EXERCISE PROMPT. Transcribe the records word for word from their start through the line that contains "އެބައިމީހުން އަޅުކަންކުރީއެވެ.", including that line. Omit the pictures from your answer.

DATA FOR REVIEW.

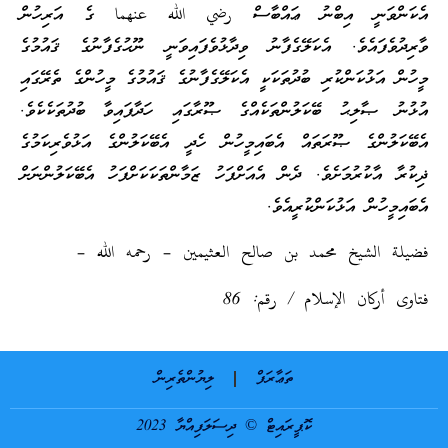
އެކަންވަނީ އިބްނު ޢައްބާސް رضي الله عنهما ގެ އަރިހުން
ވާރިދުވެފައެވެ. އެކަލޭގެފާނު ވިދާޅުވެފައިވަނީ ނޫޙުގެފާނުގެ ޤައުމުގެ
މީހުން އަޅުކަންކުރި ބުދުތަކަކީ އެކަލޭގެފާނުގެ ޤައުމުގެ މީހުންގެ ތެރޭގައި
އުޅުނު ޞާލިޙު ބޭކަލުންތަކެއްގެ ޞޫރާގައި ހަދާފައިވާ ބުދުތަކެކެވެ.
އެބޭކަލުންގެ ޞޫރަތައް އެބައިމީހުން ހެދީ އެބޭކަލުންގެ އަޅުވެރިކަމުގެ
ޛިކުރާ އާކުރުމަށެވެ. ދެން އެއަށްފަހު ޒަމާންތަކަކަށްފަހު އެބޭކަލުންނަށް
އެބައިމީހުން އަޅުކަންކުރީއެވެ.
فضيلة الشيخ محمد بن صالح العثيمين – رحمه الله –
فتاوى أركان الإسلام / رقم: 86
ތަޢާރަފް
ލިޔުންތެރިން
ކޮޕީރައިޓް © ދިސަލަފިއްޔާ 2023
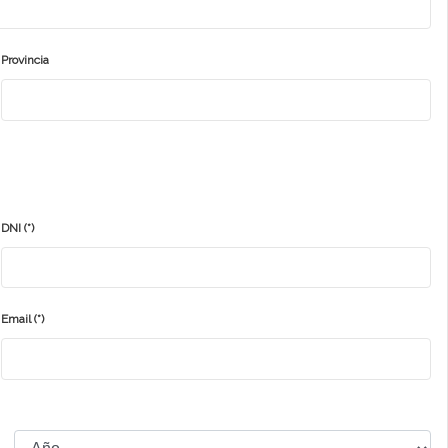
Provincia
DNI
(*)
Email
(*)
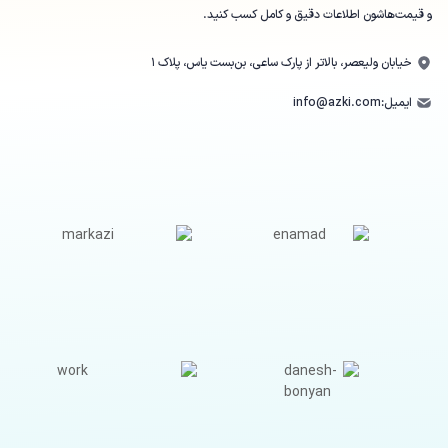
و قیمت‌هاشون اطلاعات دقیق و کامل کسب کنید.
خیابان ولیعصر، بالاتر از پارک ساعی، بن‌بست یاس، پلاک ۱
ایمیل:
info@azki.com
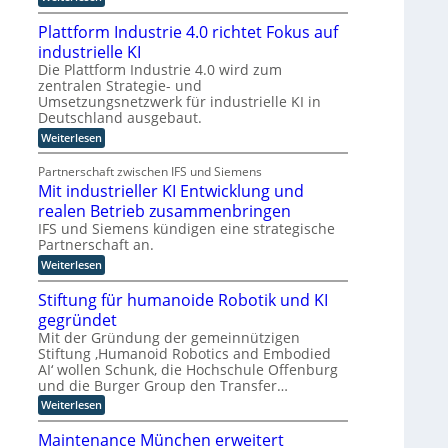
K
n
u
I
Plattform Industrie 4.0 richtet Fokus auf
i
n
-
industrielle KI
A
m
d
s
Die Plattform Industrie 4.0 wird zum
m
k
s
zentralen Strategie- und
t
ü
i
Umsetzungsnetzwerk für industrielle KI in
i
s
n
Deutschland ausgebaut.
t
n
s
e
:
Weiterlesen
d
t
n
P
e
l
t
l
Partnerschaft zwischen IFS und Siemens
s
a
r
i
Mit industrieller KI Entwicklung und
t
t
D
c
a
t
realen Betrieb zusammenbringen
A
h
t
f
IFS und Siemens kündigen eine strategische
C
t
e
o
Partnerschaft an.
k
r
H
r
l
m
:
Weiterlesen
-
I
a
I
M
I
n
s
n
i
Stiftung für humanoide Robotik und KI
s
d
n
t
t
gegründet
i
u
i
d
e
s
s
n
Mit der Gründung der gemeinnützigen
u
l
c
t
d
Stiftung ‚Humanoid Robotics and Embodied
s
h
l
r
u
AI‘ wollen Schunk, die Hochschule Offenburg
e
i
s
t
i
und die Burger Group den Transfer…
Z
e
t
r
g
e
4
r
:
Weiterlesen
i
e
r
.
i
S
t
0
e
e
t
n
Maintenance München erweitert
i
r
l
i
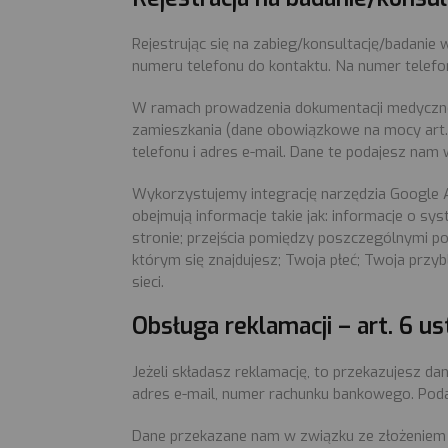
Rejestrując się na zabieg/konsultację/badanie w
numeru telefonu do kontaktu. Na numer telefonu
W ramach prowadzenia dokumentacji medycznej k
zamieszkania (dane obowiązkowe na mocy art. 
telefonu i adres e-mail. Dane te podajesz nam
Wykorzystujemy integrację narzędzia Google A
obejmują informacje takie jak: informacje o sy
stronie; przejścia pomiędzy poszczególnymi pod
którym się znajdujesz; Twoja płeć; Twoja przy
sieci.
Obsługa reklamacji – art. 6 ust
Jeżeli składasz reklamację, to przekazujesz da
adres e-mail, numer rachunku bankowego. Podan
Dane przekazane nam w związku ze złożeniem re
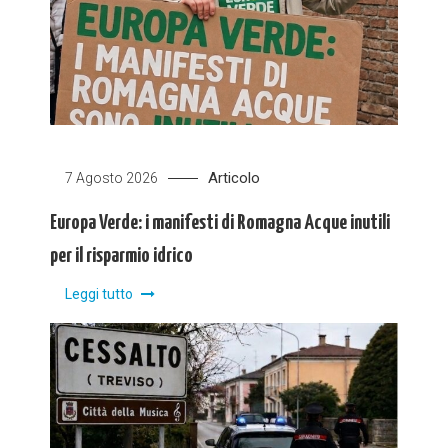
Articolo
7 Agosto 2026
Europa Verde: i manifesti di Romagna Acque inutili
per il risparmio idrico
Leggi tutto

RESPONSE BOX.
އެކަންވަނީ އިބްނު ޢައްބާސް رضي الله عنهما ގެ އަރިހުން
ވާރިދުވެފައެވެ. އެކަލޭގެފާނު ވިދާޅުވެފައިވަނީ ނޫޙުގެފާނުގެ ޤައުމުގެ
މީހުން އަޅުކަންކުރި ބުދުތަކަކީ އެކަލޭގެފާނުގެ ޤައުމުގެ މީހުންގެ ތެރޭގައި
އުޅުނު ޞާލިޙު ބޭކަލުންތަކެއްގެ ޞޫރާގައި ހަދާފައިވާ ބުދުތަކެކެވެ.
އެބޭކަލުންގެ ޞޫރަތައް އެބައިމީހުން ހެދީ އެބޭކަލުންގެ އަޅުވެރިކަމުގެ
ޛިކުރާ އާކުރުމަށެވެ. ދެން އެއަށްފަހު ޒަމާންތަކަކަށްފަހު އެބޭކަލުންނަށް
އެބައިމީހުން އަޅުކަންކުރީއެވެ.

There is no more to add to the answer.